Minnesota’s 1,781 townships will hold their annual town meeting this Tuesday (March 10).

Known as Township Day, these annual meetings are held every year on the second Tuesday in March.

Residents of the townships will meet to voice their opinions about local issues with other township residents and also vote directly on their annual tax levy – direct democracy in action.

Citizens attending annual meetings also often discuss and vote on other local issues.

In addition, many of the state’s townships will hold their township officer elections during Tuesday’s Township Day. 

“Township Day gives a direct voice to residents of townships. The annual meeting is an opportunity to participate in local government.

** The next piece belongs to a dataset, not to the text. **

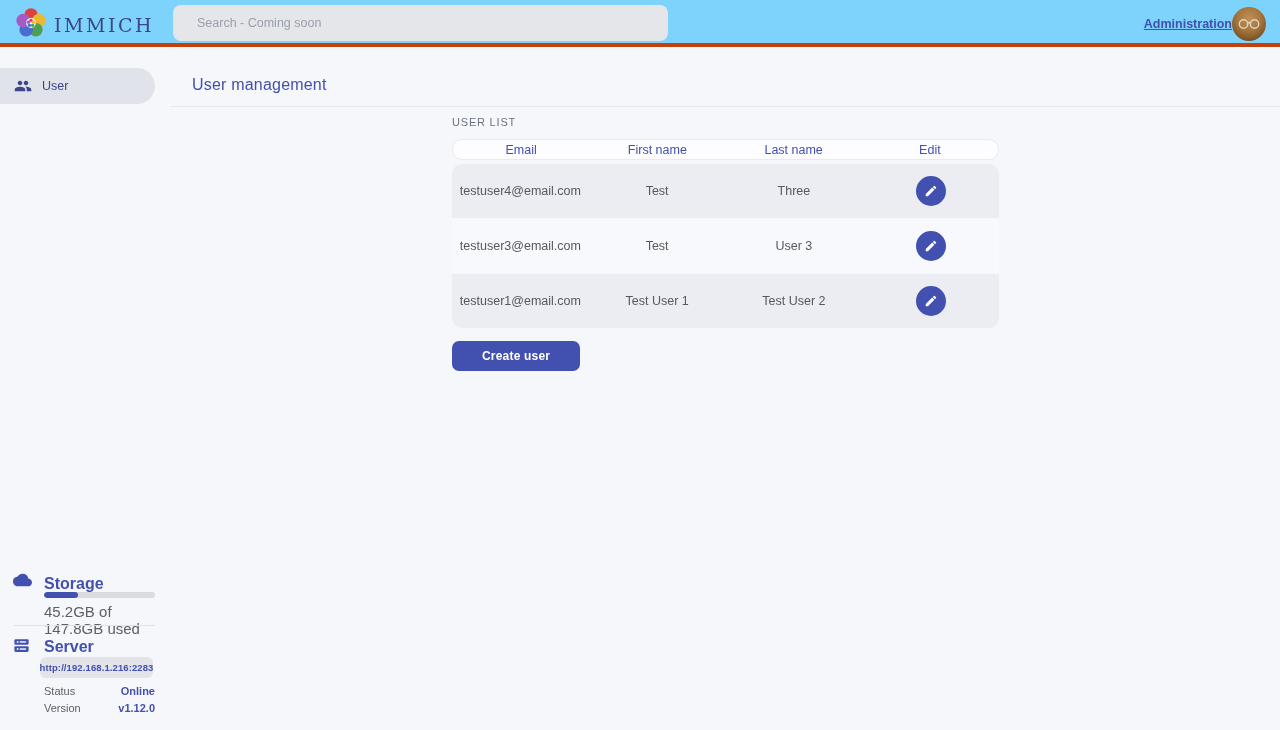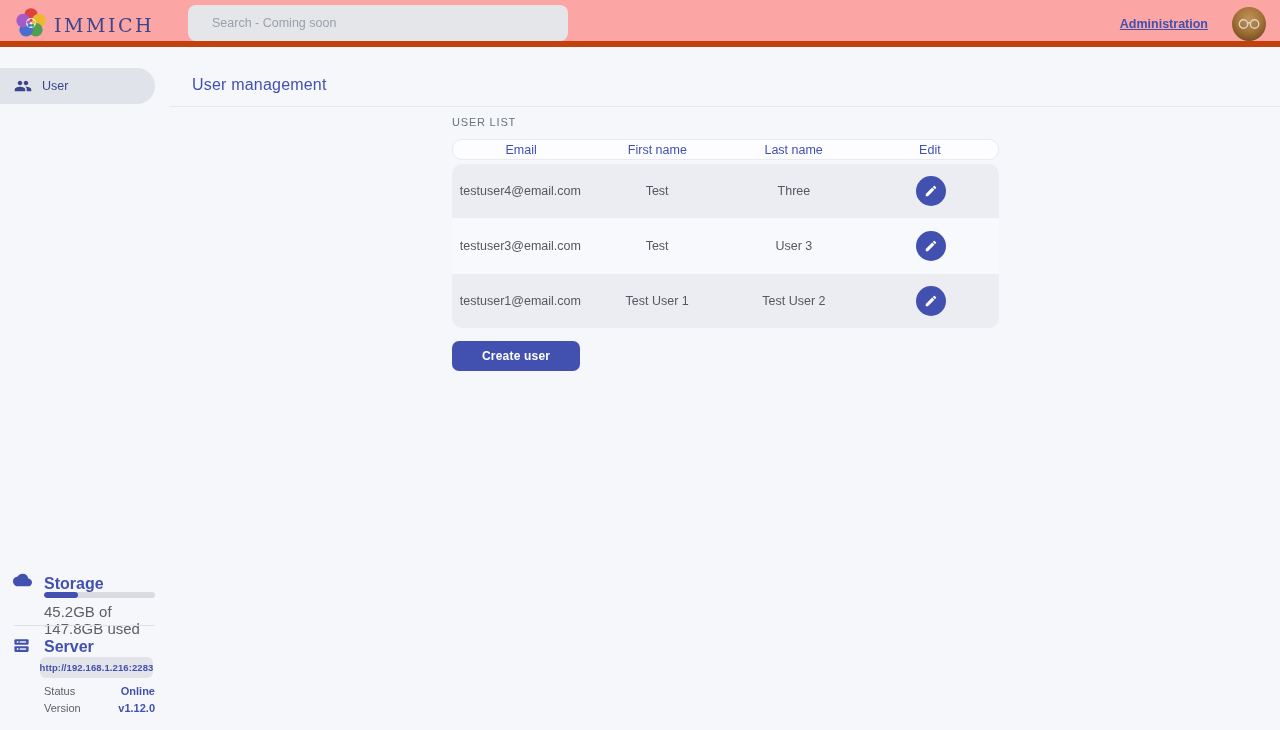"IMMICH" .topbar { background: #fca5a5 -> #7dd3fc; border-bottom: 6px solid #c2410c -> 4px solid #c2410c }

Residents meet and discuss issues with their town board and vote on the proposed tax levy,” said David Hann, Minnesota Association of Townships executive director. “If you live in a township, please participate in your township’s annual meeting on Tuesday, March 10. You can find the location and time by checking the published notice in the local newspaper or by contacting the township clerk."

Township communities come together to shape their government from the grassroots up. Whether they are electing new local officers or voting on the annual tax levy, these annual meetings are important to the direct democracy of townships.

"On behalf of the Minnesota Association of Townships, I encourage every township resident to attend their annual meeting,” said Hann.

• Information on Minnesota’s townships – There are approximately 914,174 township residents in 1,781 townships in Minnesota. Townships exist in every area of the state, including the metropolitan area. Some, with populations of more than 1,000, function in much the same way as a small city. While many townships remain rural agricultural centers, other host a variety of residential, light commercial and industrial development.

• The tradition of Township Day: The tradition of a town meeting has roots in colonial America. New England town meetings gave citizens a way to exercise local authority. Those meetings were especially important in the development of democracy, because it emphasized problem-solving through group efforts.

• Background on townships: Townships were the original form of local government in Minnesota, and this form of government was established in the 1800s when Congress ordered a survey that divided the Minnesota territory into 36 square mile tracts of land. Today, the term “township” generally refers to public corporations governed by a local board of supervisors and created to provide services to residents.